Start of DATA FOR THE TASK

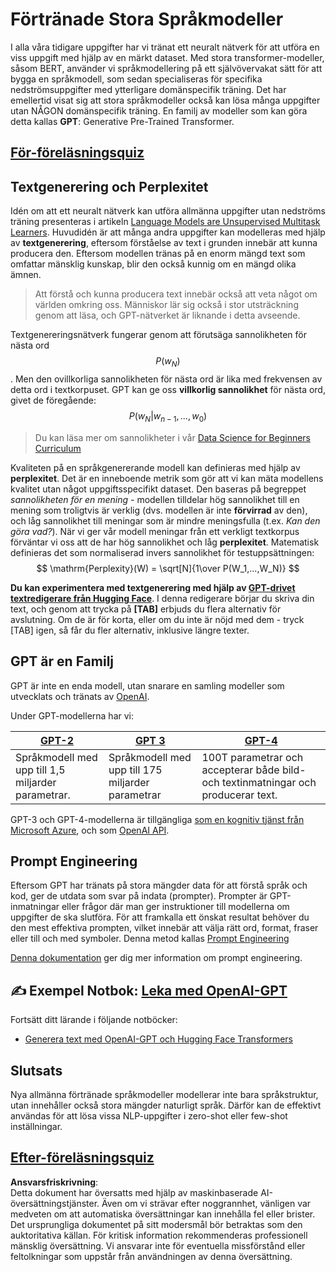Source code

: # Förtränade Stora Språkmodeller

I alla våra tidigare uppgifter har vi tränat ett neuralt nätverk för att utföra en viss uppgift med hjälp av en märkt dataset. Med stora transformer-modeller, såsom BERT, använder vi språkmodellering på ett självövervakat sätt för att bygga en språkmodell, som sedan specialiseras för specifika nedströmsuppgifter med ytterligare domänspecifik träning. Det har emellertid visat sig att stora språkmodeller också kan lösa många uppgifter utan NÅGON domänspecifik träning. En familj av modeller som kan göra detta kallas **GPT**: Generative Pre-Trained Transformer.

## [För-föreläsningsquiz](https://ff-quizzes.netlify.app/en/ai/quiz/39)

## Textgenerering och Perplexitet

Idén om att ett neuralt nätverk kan utföra allmänna uppgifter utan nedströms träning presenteras i artikeln [Language Models are Unsupervised Multitask Learners](https://cdn.openai.com/better-language-models/language_models_are_unsupervised_multitask_learners.pdf). Huvudidén är att många andra uppgifter kan modelleras med hjälp av **textgenerering**, eftersom förståelse av text i grunden innebär att kunna producera den. Eftersom modellen tränas på en enorm mängd text som omfattar mänsklig kunskap, blir den också kunnig om en mängd olika ämnen.

> Att förstå och kunna producera text innebär också att veta något om världen omkring oss. Människor lär sig också i stor utsträckning genom att läsa, och GPT-nätverket är liknande i detta avseende.

Textgenereringsnätverk fungerar genom att förutsäga sannolikheten för nästa ord $$P(w_N)$$. Men den ovillkorliga sannolikheten för nästa ord är lika med frekvensen av detta ord i textkorpuset. GPT kan ge oss **villkorlig sannolikhet** för nästa ord, givet de föregående: $$P(w_N | w_{n-1}, ..., w_0)$$

> Du kan läsa mer om sannolikheter i vår [Data Science for Beginners Curriculum](https://github.com/microsoft/Data-Science-For-Beginners/tree/main/1-Introduction/04-stats-and-probability)

Kvaliteten på en språkgenererande modell kan definieras med hjälp av **perplexitet**. Det är en inneboende metrik som gör att vi kan mäta modellens kvalitet utan något uppgiftsspecifikt dataset. Den baseras på begreppet *sannolikheten för en mening* - modellen tilldelar hög sannolikhet till en mening som troligtvis är verklig (dvs. modellen är inte **förvirrad** av den), och låg sannolikhet till meningar som är mindre meningsfulla (t.ex. *Kan den göra vad?*). När vi ger vår modell meningar från ett verkligt textkorpus förväntar vi oss att de har hög sannolikhet och låg **perplexitet**. Matematisk definieras det som normaliserad invers sannolikhet för testuppsättningen:
$$
\mathrm{Perplexity}(W) = \sqrt[N]{1\over P(W_1,...,W_N)}
$$ 

**Du kan experimentera med textgenerering med hjälp av [GPT-drivet textredigerare från Hugging Face](https://transformer.huggingface.co/doc/gpt2-large)**. I denna redigerare börjar du skriva din text, och genom att trycka på **[TAB]** erbjuds du flera alternativ för avslutning. Om de är för korta, eller om du inte är nöjd med dem - tryck [TAB] igen, så får du fler alternativ, inklusive längre texter.

## GPT är en Familj

GPT är inte en enda modell, utan snarare en samling modeller som utvecklats och tränats av [OpenAI](https://openai.com). 

Under GPT-modellerna har vi:

| [GPT-2](https://huggingface.co/docs/transformers/model_doc/gpt2#openai-gpt2) | [GPT 3](https://openai.com/research/language-models-are-few-shot-learners) | [GPT-4](https://openai.com/gpt-4) |
| -- | -- | -- |
|Språkmodell med upp till 1,5 miljarder parametrar. | Språkmodell med upp till 175 miljarder parametrar | 100T parametrar och accepterar både bild- och textinmatningar och producerar text. |


GPT-3 och GPT-4-modellerna är tillgängliga [som en kognitiv tjänst från Microsoft Azure](https://azure.microsoft.com/en-us/services/cognitive-services/openai-service/#overview?WT.mc_id=academic-77998-cacaste), och som [OpenAI API](https://openai.com/api/).

## Prompt Engineering

Eftersom GPT har tränats på stora mängder data för att förstå språk och kod, ger de utdata som svar på indata (prompter). Prompter är GPT-inmatningar eller frågor där man ger instruktioner till modellerna om uppgifter de ska slutföra. För att framkalla ett önskat resultat behöver du den mest effektiva prompten, vilket innebär att välja rätt ord, format, fraser eller till och med symboler. Denna metod kallas [Prompt Engineering](https://learn.microsoft.com/en-us/shows/ai-show/the-basics-of-prompt-engineering-with-azure-openai-service?WT.mc_id=academic-77998-bethanycheum)

[Denna dokumentation](https://learn.microsoft.com/en-us/semantic-kernel/prompt-engineering/?WT.mc_id=academic-77998-bethanycheum) ger dig mer information om prompt engineering.

## ✍️ Exempel Notbok: [Leka med OpenAI-GPT](../../../../../lessons/5-NLP/20-LangModels/GPT-PyTorch.ipynb)

Fortsätt ditt lärande i följande notböcker:

* [Generera text med OpenAI-GPT och Hugging Face Transformers](../../../../../lessons/5-NLP/20-LangModels/GPT-PyTorch.ipynb)

## Slutsats

Nya allmänna förtränade språkmodeller modellerar inte bara språkstruktur, utan innehåller också stora mängder naturligt språk. Därför kan de effektivt användas för att lösa vissa NLP-uppgifter i zero-shot eller few-shot inställningar.

## [Efter-föreläsningsquiz](https://ff-quizzes.netlify.app/en/ai/quiz/40)

**Ansvarsfriskrivning**:  
Detta dokument har översatts med hjälp av maskinbaserade AI-översättningstjänster. Även om vi strävar efter noggrannhet, vänligen var medveten om att automatiska översättningar kan innehålla fel eller brister. Det ursprungliga dokumentet på sitt modersmål bör betraktas som den auktoritativa källan. För kritisk information rekommenderas professionell mänsklig översättning. Vi ansvarar inte för eventuella missförstånd eller feltolkningar som uppstår från användningen av denna översättning.
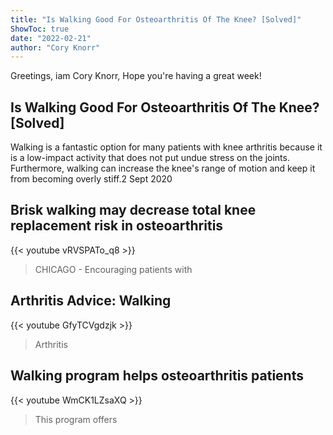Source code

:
 ```yaml
---
title: "Is Walking Good For Osteoarthritis Of The Knee? [Solved]"
ShowToc: true 
date: "2022-02-21"
author: "Cory Knorr" 
---
```


Greetings, iam Cory Knorr, Hope you're having a great week!
## Is Walking Good For Osteoarthritis Of The Knee? [Solved]
Walking is a fantastic option for many patients with knee arthritis because it is a low-impact activity that does not put undue stress on the joints. Furthermore, walking can increase the knee's range of motion and keep it from becoming overly stiff.2 Sept 2020

## Brisk walking may decrease total knee replacement risk in osteoarthritis
{{< youtube vRVSPATo_q8 >}}
>CHICAGO - Encouraging patients with 

## Arthritis Advice: Walking
{{< youtube GfyTCVgdzjk >}}
>Arthritis

## Walking program helps osteoarthritis patients
{{< youtube WmCK1LZsaXQ >}}
>This program offers 

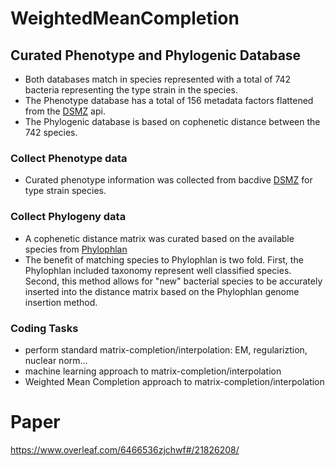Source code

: # WeightedMeanCompletion

## Curated Phenotype and Phylogenic Database

- Both databases match in species represented with a total of 742 bacteria representing the type strain in the species.
- The Phenotype database has a total of 156 metadata factors flattened from the [DSMZ](https://bacdive.dsmz.de) api. 
- The Phylogenic database is based on cophenetic distance between the 742 species.  

### Collect Phenotype data
- Curated phenotype information was collected from bacdive [DSMZ](https://bacdive.dsmz.de) for type strain species. 

### Collect Phylogeny data
- A cophenetic distance matrix was curated based on the available species from [Phylophlan](https://huttenhower.sph.harvard.edu/phylophlan) 
- The benefit of matching species to Phylophlan is two fold. First, the Phylophlan included taxonomy represent well classified species. Second, this method allows for "new" bacterial species to be accurately inserted into the distance matrix based on the Phylophlan genome insertion method. 

### Coding Tasks

- perform standard matrix-completion/interpolation: EM, regulariztion, nuclear norm...
- machine learning approach to matrix-completion/interpolation
- Weighted Mean Completion approach to matrix-completion/interpolation

# Paper
https://www.overleaf.com/6466536zjchwf#/21826208/
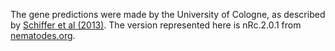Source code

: [//]: # (Created by ./bin/manage_files.pl from ./species/Romanomermis_culicivorax/PRJEB1358/Romanomermis_culicivorax_PRJEB1358.annotation.html on Thu Jun 11 13:45:32 2020)
The gene predictions were made by the University of Cologne, as described by [Schiffer et al (2013)](http://europepmc.org/abstract/MED/24373391). The version represented here is nRc.2.0.1 from [nematodes.org](http://nematodes.org/genomes/romanomermis_culicivorax/index.html).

End of DATA FOR THE TASK

=== TRY IT ===
Print only the lines from the line that contains "https://www.overleaf.com/6466536zjchwf#/21826208/" to the final line of the data, inclusive. Pictures stay out.

=== RESPONSE FOR THIS EXERCISE ===
https://www.overleaf.com/6466536zjchwf#/21826208/
Source code

: [//]: # (Created by ./bin/manage_files.pl from ./species/Romanomermis_culicivorax/PRJEB1358/Romanomermis_culicivorax_PRJEB1358.annotation.html on Thu Jun 11 13:45:32 2020)
The gene predictions were made by the University of Cologne, as described by [Schiffer et al (2013)](http://europepmc.org/abstract/MED/24373391). The version represented here is nRc.2.0.1 from [nematodes.org](http://nematodes.org/genomes/romanomermis_culicivorax/index.html).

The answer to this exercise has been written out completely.